The U.S. Senate narrowly passed a $3.5 trillion budget plan early Wednesday providing the framework for spending to sharply expand family services, health, education and environmental programs.
The package includes many priorities of President Joe Biden and was supported only by senators from his Democratic Party in the 50-to-49 vote.
Senate Majority Leader Chuck Schumer said the budget resolution would “provide historic investments in American jobs, American families, and the fight against climate change.”
“It puts us on track to bring a generational transformation to how our economy works for average Americans,” Schumer tweeted early Wednesday.
Senate Minority Leader Mitch McConnell acknowledged in a speech on the Senate floor Tuesday ahead of the vote that the minority Republicans lacked the votes to stop the Democratic majority, but he called the legislation "absolutely jaw-dropping."

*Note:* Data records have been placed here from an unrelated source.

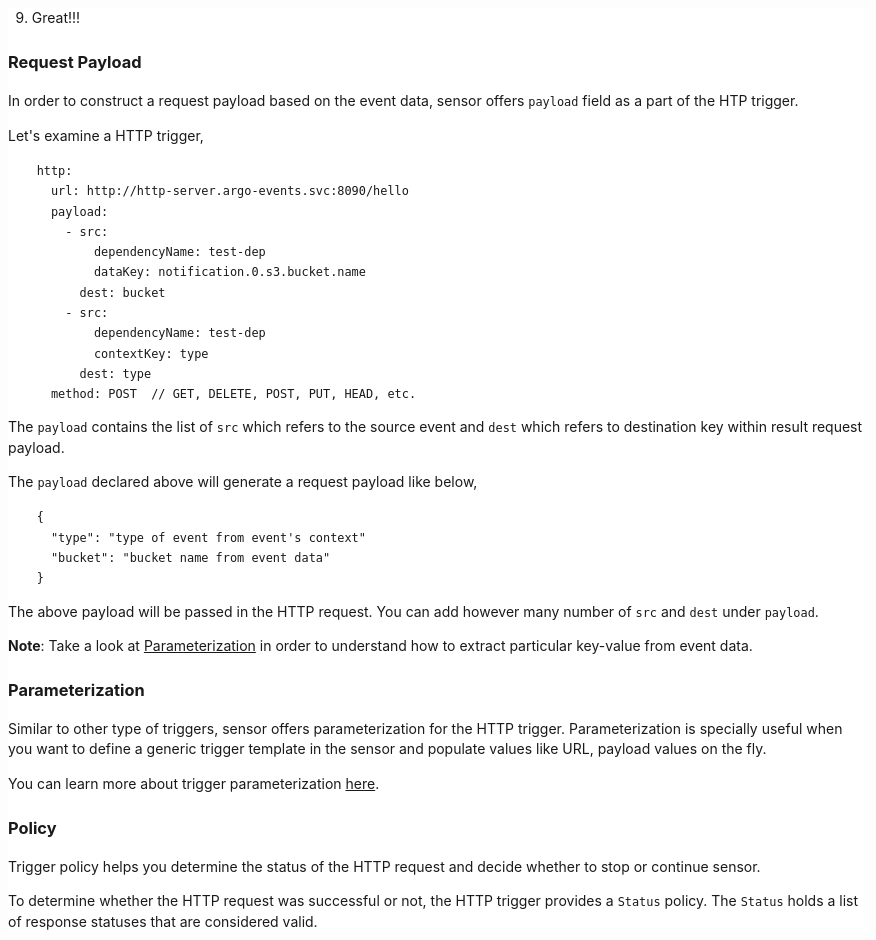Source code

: 9. Great!!!

### Request Payload

In order to construct a request payload based on the event data, sensor offers 
`payload` field as a part of the HTP trigger.

Let's examine a HTTP trigger,

        http:
          url: http://http-server.argo-events.svc:8090/hello
          payload:
            - src:
                dependencyName: test-dep
                dataKey: notification.0.s3.bucket.name
              dest: bucket
            - src:
                dependencyName: test-dep
                contextKey: type
              dest: type
          method: POST  // GET, DELETE, POST, PUT, HEAD, etc.

The `payload` contains the list of `src` which refers to the source event and `dest` which refers to destination key within result request payload.

The `payload` declared above will generate a request payload like below,

        {
          "type": "type of event from event's context"
          "bucket": "bucket name from event data"
        }

The above payload will be passed in the HTTP request. You can add however many number of `src` and `dest` under `payload`. 

**Note**: Take a look at [Parameterization](https://argoproj.github.io/argo-events/tutorials/02-parameterization/) in order to understand how to extract particular key-value from
event data.

### Parameterization

Similar to other type of triggers, sensor offers parameterization for the HTTP trigger. Parameterization is specially useful when
you want to define a generic trigger template in the sensor and populate values like URL, payload values on the fly.

You can learn more about trigger parameterization [here](https://argoproj.github.io/argo-events/tutorials/02-parameterization/).

### Policy
Trigger policy helps you determine the status of the HTTP request and decide whether to stop or continue sensor. 

To determine whether the HTTP request was successful or not, the HTTP trigger provides a `Status` policy.
The `Status` holds a list of response statuses that are considered valid.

"People want to pretend this is just business as usual. Just liberals doing liberal things using Senate procedure. Make no mistake — this reckless taxing and spending spree is like nothing we've seen," McConnell said.
The legislation would provide universal pre-kindergarten instruction, free community college classes, expanded health care for older Americans and child care funding. It also would fund the fight against the effects of climate change, make immigration law changes and attempt to lower prescription drug prices.
Democrats plan to pay for the programs by increasing taxes on corporations and individuals earning more than $400,000 a year, allowing the government to negotiate pharmaceutical prices, taxing imported carbon fuels and strengthening tax collections by the Internal Revenue Service.
With no Republican support, Democrats are proceeding under a special process known as a budget reconciliation. That allows the bill to advance with only a simple majority and not be subject to a potential filibuster, an action minority Republicans could have used to block or delay a vote.
While all Democrats in the politically divided Senate voted to advance the spending plan, not all are committed to eventually voting for the entire piece of legislation, leaving it open to extensive negotiations. Already, Senators Joe Manchin and Kyrsten Sinema, Democratic centrists, have voiced concern about the cost of the proposals.
"I have serious concerns about the grave consequences facing West Virginians and every American family if Congress decides to spend another $3.5 trillion," Manchin said Wednesday.
"I firmly believe that continuing to spend at irresponsible levels puts at risk our nation's ability to respond to the unforeseen crises our country could face," he said.
Sinema said recently she would not support a plan costing $3.5 trillion.
The House of Representatives, which also has a Democratic majority, is expected to consider the blueprint legislation when its members return from a recess in two weeks.
The specifics of the spending programs would be filled out in subsequent legislation developed in coming months.
Some information for this report came from the Associated Press and Reuters.